Comparatively, when we first see Antony, he’s somewhat unsuccessfully (but with a fair degree of pathos and poetry, since the whole point of Antony is that he can pretty much do anything except get younger) Hamleting around an Egyptian stronghold, a man of action clumsily trying to get his fists around the idea of depression. On Dryden’s chosen day, his empire is already lost, and he flings himself down and delivers a long, passionate monologue in which he fantasizes about running off to live in the kind of woodland pastoral only a lifelong urbanite would imagine. When Ventidius, who’s been watching him secretly, finally reveals himself, Antony breaks off his ramble (which, through exhaustive description of the forest scene, is made to seem extraordinarily long and involved although it actually isn’t) and they share a beautiful moment of understatement:

ANTONY

Art thou Ventidius?

VENTIDIUS

Are you Antony? I’m liker what I was, than you to him I left you last.

ANTONY

I’m angry.

VENTIDIUS

So am I.

This is a great exchange, half restrained tragedy and half well-timed wry comedy, but again, Dryden seems removed from his characters, and it shows in the suddenness of the transition from a near-break with reality to a moment of total self-awareness. It’s not an insane thing to imagine, but it’s something Shakespeare finessed better (partly by keeping most of the transitions between scenes, and partly by establishing Antony’s character earlier, so that the different fragments refer to an earlier and more coherent self). Played out so baldly, and without setup, it doesn’t work as well, even though you have to admire Dryden for trying to lay the whole matter before you in such a transparent way.

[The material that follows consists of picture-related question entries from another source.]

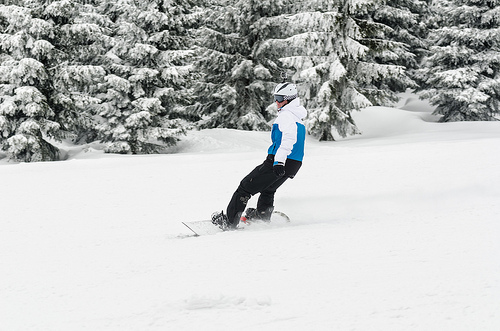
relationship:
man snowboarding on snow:
[212, 80, 308, 228] [2, 119, 496, 329]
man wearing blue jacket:
[212, 80, 308, 228] [254, 95, 316, 163]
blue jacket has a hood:
[254, 95, 316, 163] [275, 92, 319, 122]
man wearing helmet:
[212, 80, 308, 228] [274, 83, 298, 101]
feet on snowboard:
[204, 206, 276, 227] [182, 208, 290, 240]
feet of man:
[204, 206, 276, 227] [212, 80, 308, 228]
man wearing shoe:
[212, 80, 308, 228] [210, 212, 235, 229]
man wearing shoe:
[212, 80, 308, 228] [247, 205, 272, 222]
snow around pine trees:
[343, 105, 498, 147] [350, 0, 457, 120]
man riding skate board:
[212, 80, 308, 228] [186, 201, 290, 237]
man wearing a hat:
[212, 80, 308, 228] [269, 78, 300, 105]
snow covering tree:
[425, 21, 495, 91] [398, 0, 498, 125]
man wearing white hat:
[212, 80, 308, 228] [268, 73, 298, 96]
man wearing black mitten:
[212, 80, 308, 228] [270, 162, 286, 179]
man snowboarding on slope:
[212, 80, 308, 228] [0, 136, 498, 329]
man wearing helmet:
[212, 80, 308, 228] [268, 80, 300, 97]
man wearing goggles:
[212, 80, 308, 228] [272, 93, 295, 102]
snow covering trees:
[287, 15, 411, 93] [320, 15, 456, 78]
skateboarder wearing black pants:
[213, 76, 310, 230] [227, 160, 289, 223]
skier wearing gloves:
[182, 77, 309, 233] [269, 166, 284, 178]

His Cleopatra is, thus far, a disappointment: manipulative without mastery, melodramatic without strength, lacking any more than a practical Brutus’ wit. It’s difficult to believe that she’s a queen who rules by charisma, and Dryden also makes a couple of absolutely inexplicable decisions in his portrayal of her history. Foremost among these is the idea that Antony has been responsible for much of her rise to power. Apparently, he has admired her chastely from afar almost since childhood, and her earlier relationship with Julius Caesar was horrible rudeness on Caesar’s part (and not much more). This decision takes most of the agency from Cleopatra, which would be a legitimate character decision – except that it means we suddenly know nothing about her. If Antony has always had her life firmly in hand, if she started (indeed) as his de facto ward, then who is she, and what does she want? If you’re going to do it this way, then the whole play is now about Antony, and that’s a sad loss.

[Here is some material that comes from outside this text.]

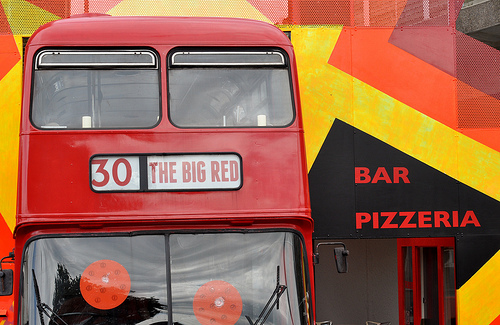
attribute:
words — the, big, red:
[147, 154, 258, 199]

Though, again, so far the significant characters are Ventidius and Alexas anyway; even Antony’s level of agency is modest compared to Ventidius’ drive (why has he actually interrupted Antony’s forest reverie? To convince him to come and lead an emergency army he happens to have raised). In its relentless focus on the nominally minor parts, it’s almost a proto-proto-proto Rosencrantz and Guildenstern are Dead. I suspect Dryden (again, in a very modern way) is simply bored with traditional heroes in a particular way that I think shows limitation rather than imagination.

This is my response merely to the first act and part of the second, of course. I found this kind of early-impression post useful the last time I wrote about a play, so I’m putting it up even though I find it quite likely (since Dryden displays a good deal of intelligence and humor) that there are massively improving reversals and twists to come.